Sans paraître le savoir, ceux qui jugent disproportionnées les mesures prises pour faire face au coronavirus ou les craintes générées par l’IA, donnent consistance aux désillusions qui nous accablent : ils nous enjoignent d’admettre les limites naturelles de notre pouvoir, alors même que nous pensions que les progrès de la civilisation nous mettaient sur la voie d’en finir avec elles. Le confinement auquel s’astreint la moitié de l’humanité couve cette désillusion dangereuse, si elle démobilise. « Restez donc chez vous ! » : la résistance n’est plus permise… Nous n’avons plus les moyens de décider grand-chose : ni la technologie toute-puissante ni la nature contrôlée ne sont plus les termes d’une alternative où se jouerait le destin de l’humanité. Nous sommes définitivement vulnérables et resterons tenaillés par le désir devenu nostalgique d’excéder toutes les limites.

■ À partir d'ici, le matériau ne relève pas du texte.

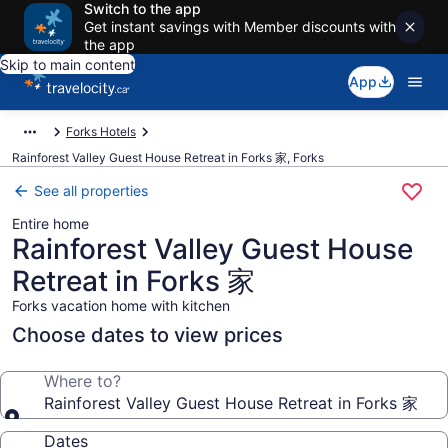
Switch to the app
Get instant savings with Member discounts with
the app
Skip to main content
App
Forks Hotels
Rainforest Valley Guest House Retreat in Forks 家, Forks
See all properties
Entire home
Rainforest Valley Guest House
Retreat in Forks 家
Forks vacation home with kitchen
Choose dates to view prices
Where to?
Rainforest Valley Guest House Retreat in Forks 家
Dates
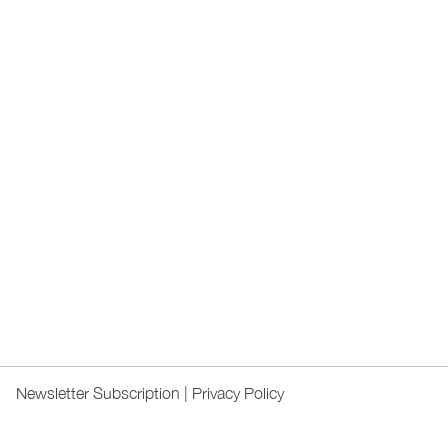
Newsletter Subscription
|
Privacy Policy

Entendrons-nous encore la voix de ceux qui estiment qu’il n’y a plus d’autre solution que celle consistant à sortir de l’humain, en se faisant cyborg, en se dématérialisant ou en migrant sur Mars ? Si tel était le cas, le transhumanisme pourrait-il faire autrement que dévoiler la haine de l’humain qui le porte, laissant aux médecins et professionnels de la santé le soin d’affronter la maladie comme l’indice de cette vulnérabilité qui est la chance et le lot commun de l’humanité ?

Jean-Michel Besnier

Professeur émérite de philosophie, Sorbonne-Université.